– Ну, этого мы не знаем. Это ваша гора. На нее никто еще не поднимался.
– А если я не хочу? Если мне просто хочется вернуться домой, плакать по ночам, а на людях делать вид, что все в порядке?
– Тогда так и поступите. Продолжайте бояться, оставайтесь одинокой. И еще двадцать лет ходите ко мне, а я буду повторять вам одно и то же: надевайте ботинки и лезьте на следующую гору. Посмотрите, что там, наверху. Друзья, повышение, дети… Это ваша гора.
– А после нее будут другие горы?
– Будут.
– Тогда детей можно отложить до следующей горы?
Ибрагим улыбается:
– Поступайте как хотите. Только смотрите вперед, а не назад. Поговорить же можно и на подъеме. Это кресло в вашем распоряжении всегда, когда оно вам понадобится.

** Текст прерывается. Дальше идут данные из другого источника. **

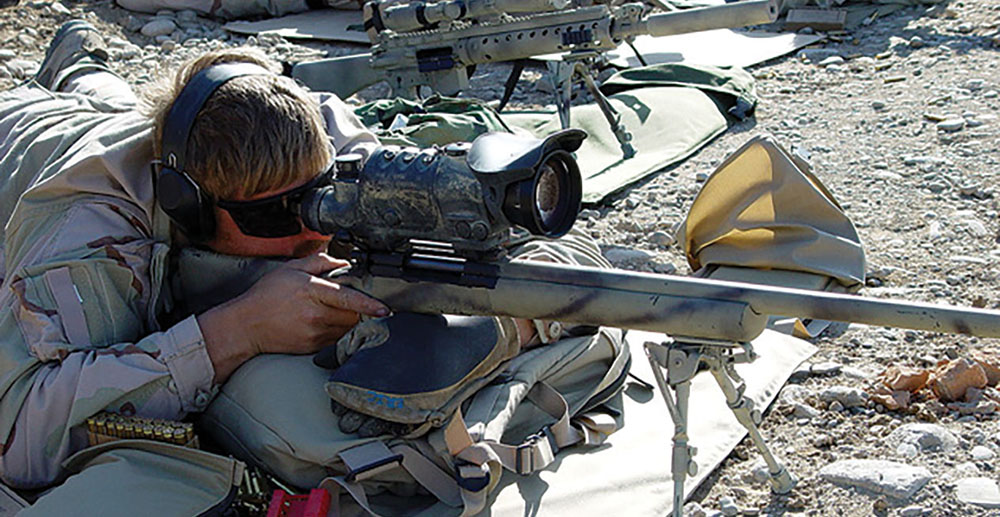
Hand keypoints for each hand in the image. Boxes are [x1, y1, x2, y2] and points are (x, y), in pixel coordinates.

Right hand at [198, 253, 388, 382]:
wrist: (245, 326)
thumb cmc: (265, 296)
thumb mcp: (290, 269)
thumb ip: (319, 262)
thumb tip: (342, 262)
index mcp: (311, 292)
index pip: (347, 298)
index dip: (368, 304)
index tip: (384, 309)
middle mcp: (315, 315)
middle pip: (353, 315)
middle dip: (359, 308)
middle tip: (352, 300)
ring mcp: (315, 333)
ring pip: (347, 327)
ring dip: (349, 320)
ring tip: (333, 311)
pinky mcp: (314, 347)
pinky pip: (337, 338)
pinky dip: (338, 330)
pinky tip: (324, 322)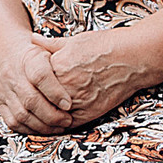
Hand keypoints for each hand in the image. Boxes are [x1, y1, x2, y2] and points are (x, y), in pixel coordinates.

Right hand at [0, 35, 80, 133]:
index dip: (55, 92)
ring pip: (22, 114)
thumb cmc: (35, 55)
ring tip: (58, 127)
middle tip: (67, 120)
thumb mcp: (50, 49)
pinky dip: (30, 129)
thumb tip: (88, 66)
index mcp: (28, 58)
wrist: (8, 54)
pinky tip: (44, 128)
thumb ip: (65, 57)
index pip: (40, 75)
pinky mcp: (0, 103)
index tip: (69, 104)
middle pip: (30, 99)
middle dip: (52, 115)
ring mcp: (4, 90)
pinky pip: (13, 122)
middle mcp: (13, 75)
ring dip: (43, 125)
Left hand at [30, 28, 155, 125]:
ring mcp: (77, 102)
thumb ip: (50, 44)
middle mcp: (64, 87)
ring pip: (50, 115)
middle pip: (39, 100)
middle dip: (34, 100)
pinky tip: (58, 117)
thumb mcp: (74, 41)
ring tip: (42, 110)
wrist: (132, 58)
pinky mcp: (89, 114)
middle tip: (30, 99)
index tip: (30, 82)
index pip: (32, 81)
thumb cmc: (105, 46)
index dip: (30, 82)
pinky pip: (67, 123)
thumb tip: (32, 39)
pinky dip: (60, 122)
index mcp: (57, 68)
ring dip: (45, 114)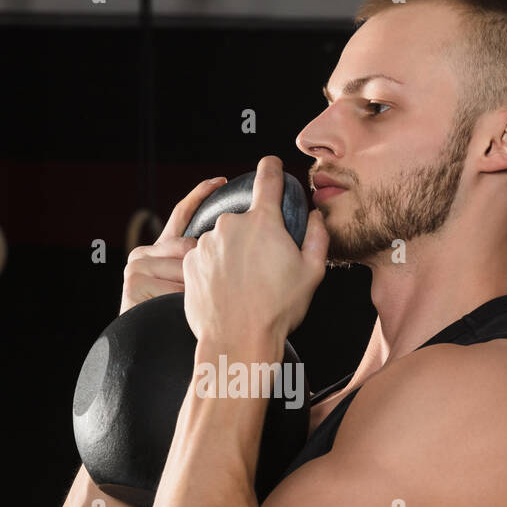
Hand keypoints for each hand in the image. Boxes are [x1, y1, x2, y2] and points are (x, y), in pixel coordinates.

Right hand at [120, 176, 227, 314]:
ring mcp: (136, 268)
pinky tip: (182, 316)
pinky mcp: (134, 284)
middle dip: (206, 272)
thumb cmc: (181, 322)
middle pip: (190, 247)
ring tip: (196, 313)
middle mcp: (143, 255)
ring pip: (186, 269)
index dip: (200, 195)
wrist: (153, 355)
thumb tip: (232, 242)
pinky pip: (176, 289)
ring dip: (197, 294)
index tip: (220, 180)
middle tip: (210, 297)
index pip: (181, 214)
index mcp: (159, 251)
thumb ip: (203, 262)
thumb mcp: (195, 287)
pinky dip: (184, 306)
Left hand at [181, 156, 327, 345]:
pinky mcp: (189, 261)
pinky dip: (215, 267)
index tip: (272, 165)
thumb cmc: (278, 309)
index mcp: (264, 221)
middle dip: (255, 235)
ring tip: (245, 284)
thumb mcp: (312, 272)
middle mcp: (231, 224)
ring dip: (233, 253)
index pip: (268, 178)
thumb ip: (317, 236)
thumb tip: (314, 216)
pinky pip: (206, 256)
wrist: (238, 341)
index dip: (272, 168)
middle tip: (266, 266)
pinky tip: (226, 290)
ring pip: (224, 239)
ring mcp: (206, 242)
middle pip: (245, 218)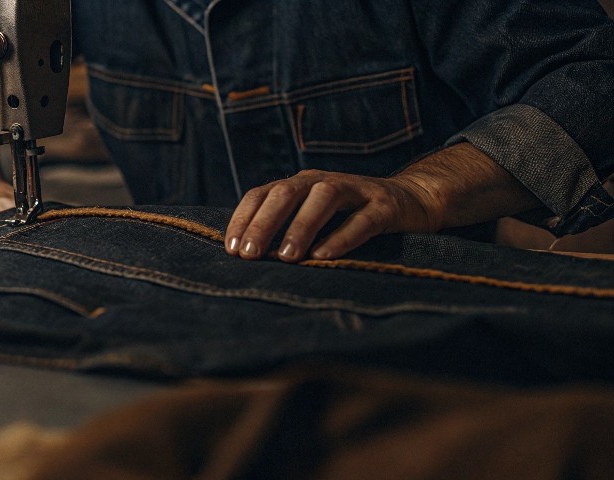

Донна поднимает глаза, переводит дыхание и смахивает слезы.
– Спасибо вам. Я в последнее время чувствую себя немножко дурой.
– Одиночество жестоко, Донна. Пожалуй, это одна из самых жестоких вещей на свете.
– Знаете, вам стоило бы этим на жизнь зарабатывать.
– Вы просто немножко заблудились, Донна. А тот, кто никогда не блуждал по жизни, наверняка ничего интересного в пути не повидал.
– А вы? – спрашивает Донна. – Вы кажетесь мне грустным.
– Да, – признает Ибрагим, – мне немного грустно. Меня одолевает страх, и я не знаю, как из этого выбраться.
– Я посоветовала бы двинуться вверх, на другую гору.
– Не уверен, что у меня хватит сил, – говорит Ибрагим. Теперь его глаза наполняются слезами. – У меня болят ребра, а кажется, что сердце.
– Я буду рядом на подъеме, – обещает Донна и берет его за руку. Она впервые видит Ибрагима плачущим и больше не хочет этого видеть.
– Никому не говорите, – просит Ибрагим.
– Они все знают, – отвечает она, и Ибрагим кивает.